Salutschüsse knallten durch die Luft am Tiananmen-Platz. 70 Stück – einer für jedes Jahr Volksrepublik China. Staatschef Xi Jinping (66) liess sich bei den Feierlichkeiten zum Jahrestag auch sonst nicht lumpen: 15'000 Soldaten liess er zur Giga-Militärparade am Platz des Himmlischen Friedens in Peking aufmarschieren sowie 580 Panzer, Waffensysteme und nuklear bestückbare Interkontinentalraketen auffahren.
«Niemand kann das chinesische Volk und die chinesische Nation auf ihrem Weg nach vorne stoppen», zeigte sich Xi Jinping bei seiner Ansprache auch mit Worten kämpferisch. Und er betonte: «Keine Macht kann die Grundfeste dieser grossartigen Nation erschüttern.»
Und damit meint der Staatschef offenbar auch: Nicht mal das chinesische Volk kann ihn auf seinem Weg stoppen. Denn während die kommunistische Führung in Peking militärische Stärke und absoluten Machtanspruch demonstriert, eskaliert die Situation in Hongkong.
Demokratie-Aktivist in Hongkong angeschossen
Am späten Nachmittag (Ortszeit) meldet die «South China Morning Post», ein Demonstrant sei niedergeschossen worden. Ein Video, das in sozialen Netzwerken geteilt wird, zeigt, wie ein Polizist aus nächster Nähe eine Pistole auf Brusthöhe auf ihn abfeuert, Szenen zeigen ihn danach blutend und am Boden liegend. «Meine Brust tut weh, bringt mich ins Krankenhaus», ruft er. Brutal: Mehreren Berichten zufolge ist der Angeschossene aus Hongkong erst 15!
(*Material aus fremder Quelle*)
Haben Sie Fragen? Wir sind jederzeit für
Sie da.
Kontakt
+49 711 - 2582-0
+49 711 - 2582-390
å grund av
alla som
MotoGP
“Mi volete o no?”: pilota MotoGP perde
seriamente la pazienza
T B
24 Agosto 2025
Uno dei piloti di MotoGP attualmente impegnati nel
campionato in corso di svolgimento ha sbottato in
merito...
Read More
Die Polizei will neue Proteste in der Sonderverwaltungszone offenbar mit allen Mitteln unterbinden. Fotos und Videos zeigen Feuer und Tränengaseinsätze. Demonstranten prügeln auf Polizeiautos ein – Polizisten auf die Demonstranten.
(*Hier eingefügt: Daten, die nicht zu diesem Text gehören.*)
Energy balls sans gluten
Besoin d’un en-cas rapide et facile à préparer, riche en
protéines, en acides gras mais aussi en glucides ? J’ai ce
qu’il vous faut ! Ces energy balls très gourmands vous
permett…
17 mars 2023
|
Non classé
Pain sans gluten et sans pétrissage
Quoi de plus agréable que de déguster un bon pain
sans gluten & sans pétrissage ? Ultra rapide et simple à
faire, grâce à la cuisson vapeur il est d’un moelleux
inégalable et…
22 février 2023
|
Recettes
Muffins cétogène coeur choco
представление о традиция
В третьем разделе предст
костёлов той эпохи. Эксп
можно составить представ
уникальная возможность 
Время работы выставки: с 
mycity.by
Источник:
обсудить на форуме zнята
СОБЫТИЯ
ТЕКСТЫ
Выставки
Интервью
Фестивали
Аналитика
Knapp drei Flugstunden von der chinesischen Hauptstadt entfernt sind Einkaufszentren geschlossen, der Zugverkehr unterbrochen, Tausende Polizisten positioniert. Partystimmung in Peking, Geisterstimmung in Hongkong. Aus Angst vor Krawall wurde ein grosser Protestmarsch verboten.
Doch davon lassen sich die Demokratie-Aktivisten in der ehemaligen britischen Kronkolonie nicht aufhalten. Sie haben zum «Tag der Trauer» aufgerufen. Alle Bewohner der Sonderverwaltungszone sollen sich in Schwarz kleiden.
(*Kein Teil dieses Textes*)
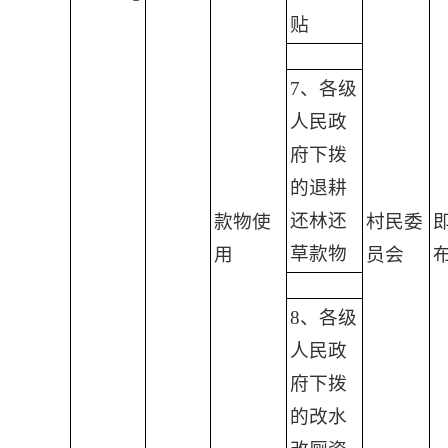
贴
7、各级
人民政
府下拨
的退耕
还林还
款物使
村民委
草款物
用
员会
8、各级
人民政
府下拨
的改水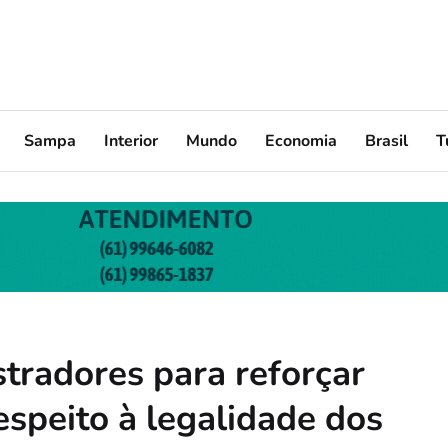
Sampa
Interior
Mundo
Economia
Brasil
T
tradores para reforçar
respeito à legalidade dos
Peking feiert, Hongkong trauert
In Hongkong stehen sich zwei Systeme gegenüber, die Staatschef Xi Jinping auch in seiner Ansprache in Peking erwähnt hat. Mit Blick auf die seit fünf Monaten anhaltenden Proteste in Hongkong forderte Xi Jinping «langfristige Stabilität» in der chinesischen Sonderverwaltungsregion.
Mit Blick auf Taiwan betonte Chinas Staatschef den Grundsatz der «friedlichen Wiedervereinigung». Peking betrachtet die demokratische Insel als Teil der Volksrepublik. «Der Kampf für eine vollständige Wiedervereinigung des Vaterlands muss fortgesetzt werden», sagte der Staatsmann.
Die junge Demokratiebewegung in Hongkong fasst seine Worte als das auf, was sie sind: eine Kampfansage. Sie sind fest entschlossen, ihren «Tag der Trauer» abzuhalten. Angesichts der Eskalationslage bleibt zu hoffen, dass sie am Ende nicht Mitstreiter betrauern müssen.